Le Laboratoire Pluridisciplinaire de Criminalistique créé en novembre 2014 par G. Boudarham a pour but d'apporter un éclairage objectif aux donneurs d'ordres (experts de justice, juge...) sur une affaire délictueuse en réalisant des analyses chimiques et physiques de composés prélevés sur les lieux d'une infraction, d'un accident ou d'un sinistre. En partenariat avec divers laboratoires universitaires, ces composés seront analysés en utilisant différentes techniques et une méthodologie analytique adaptée aux espèces chimiques étudiées, à la matrice mise en jeu, aux contraintes de temps et financières. Le protocole utilisé proviendra le plus souvent de normes et/ou de références bibliographiques.

Ces analyses permettront, par exemple, de déterminer la composition d'une poudre inconnue, de rechercher la présence de liquide inflammable dans des débris d'incendie, de comparer des fibres textiles ou des écailles de peinture prélevées sur un véhicule accidenté, etc.

Nous travaillons également sous convention avec des laboratoires universitaires (UPMC, Paris-Diderot). 

 

RECHERCHE et developpement EN CRIMINALISTIQUE

En collaboration avec des Universités et Ecoles d'Ingénieurs, nous mettons en place divers projets de recherche originaux en criminalistique et médecine légale dont les résultats pourraient être importants pour l'amélioration des investigations criminelles.

TEXTE ET PRINCIPE DE BASE

I - Sur l'expertise

I - Sur l'expertise

Code de procédure civile - art. 232. " Le juge peut commettre toute personne de son choix pour l'éclairer par des constatations, par une consultation ou par une expertise sur une question de fait qui requiert les lumières d'un technicien ".

Code de procédure pénale - art. 156. " Toute juridiction d'instruction ou de jugement, dans le cas où se pose une question d'ordre technique, peut, soit à la demande du ministère public, soit d'office, ou à la demande des parties, ordonner une expertise ".

Code de justice administrative - art. R 621-1. " La juridiction peut, soit d'office, soit sur la demande des parties ou de l'une d'elles, ordonner, avant dire droit, qu'il soit procédé à une expertise sur les points déterminés par sa décision ".

II - Sur les experts

En judiciaire - Loi 71-498 du 29/06/71 - Art. 1. Sous les seules restrictions prévues par la loi ou les règlements, les juges peuvent désigner pour procéder à des constatations, leur fournir une consultation ou réaliser une expertise, une personne figurant sur l'une des listes établies en application de l'article 2. Ils peuvent, le cas échéant, désigner toute autre personne de leur choix. Il faut une motivation dans ce cas.

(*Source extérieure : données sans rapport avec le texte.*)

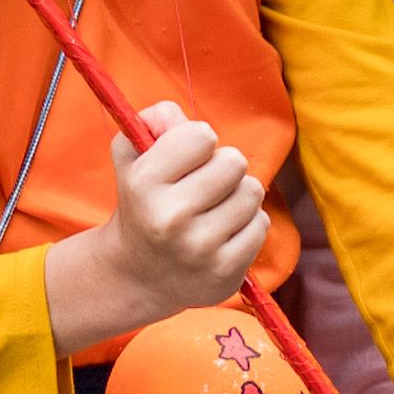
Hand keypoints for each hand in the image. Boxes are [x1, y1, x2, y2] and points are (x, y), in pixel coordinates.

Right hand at [43, 102, 269, 353]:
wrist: (139, 278)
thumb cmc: (143, 205)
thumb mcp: (132, 159)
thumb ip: (152, 122)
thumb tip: (176, 115)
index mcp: (144, 183)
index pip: (201, 136)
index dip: (198, 142)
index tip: (188, 159)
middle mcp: (170, 217)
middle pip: (235, 162)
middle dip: (224, 167)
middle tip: (206, 185)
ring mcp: (200, 248)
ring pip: (252, 192)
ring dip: (238, 195)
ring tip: (215, 209)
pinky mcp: (226, 271)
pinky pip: (261, 224)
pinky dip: (247, 224)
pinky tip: (223, 233)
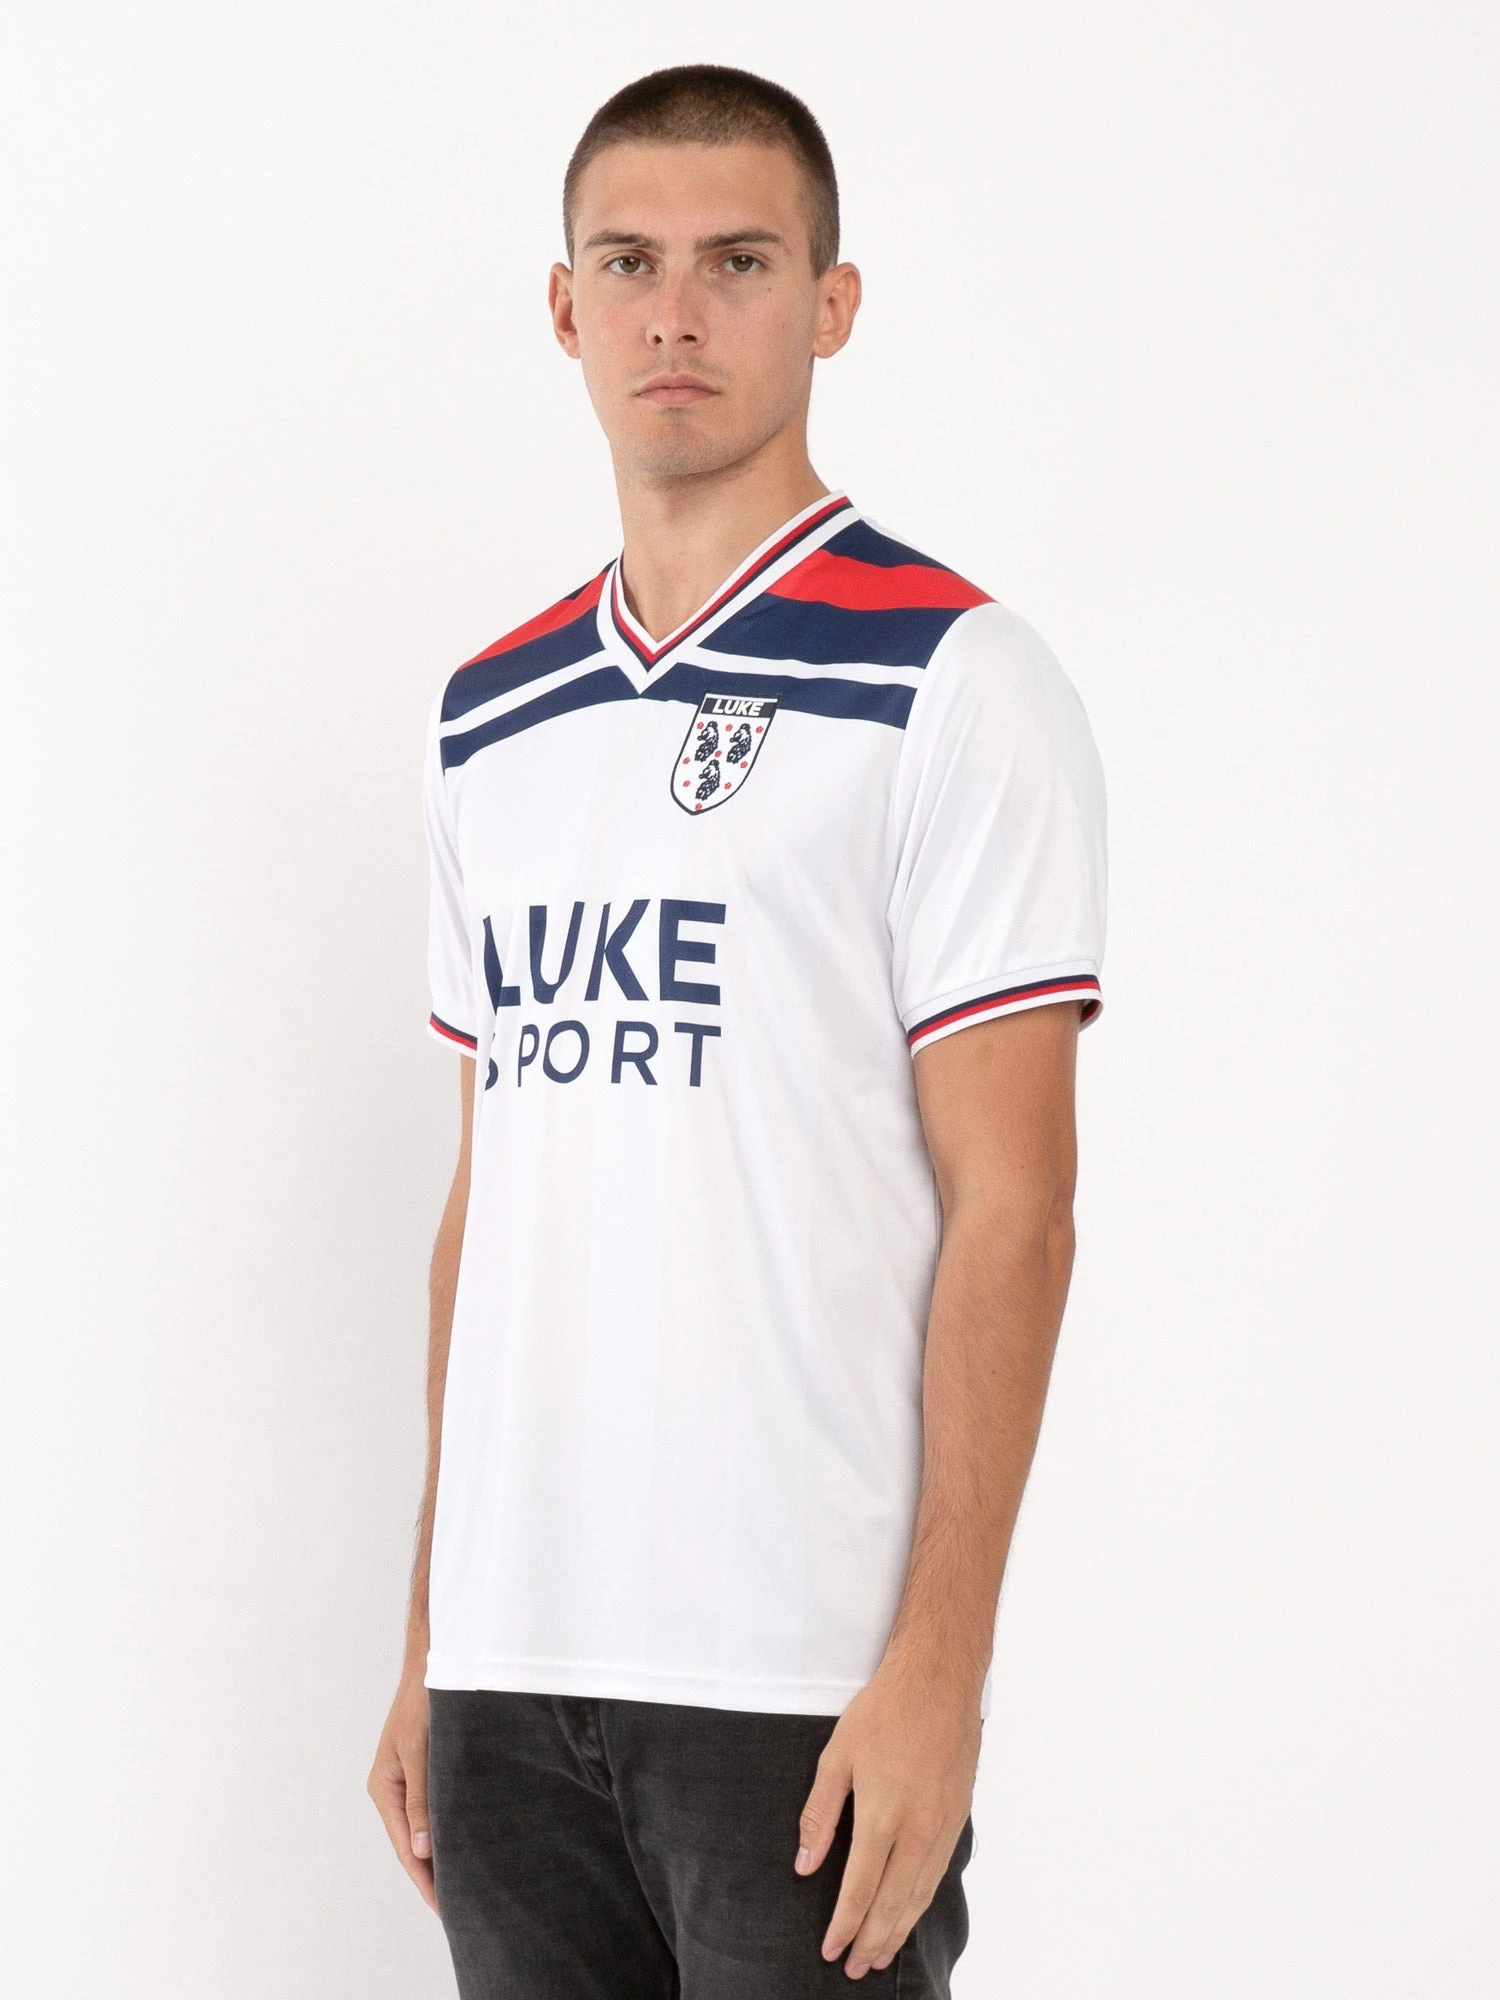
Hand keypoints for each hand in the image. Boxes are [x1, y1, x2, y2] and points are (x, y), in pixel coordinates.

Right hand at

Le droit de consultation d'autres techniciens - Selon Art. 278 du code de procédure pénale. L'expert peut prendre l'initiative de recueillir l'avis d'un autre technicien, mais seulement dans une spécialité distincte de la sienne : "le sapiteur". Il en a parfois même le devoir, notamment lorsque la mesure nécessite des compétences autres que les siennes.

L'expert peut toutefois se faire assister dans l'accomplissement de sa mission par la personne de son choix qui intervient sous son contrôle et sa responsabilité.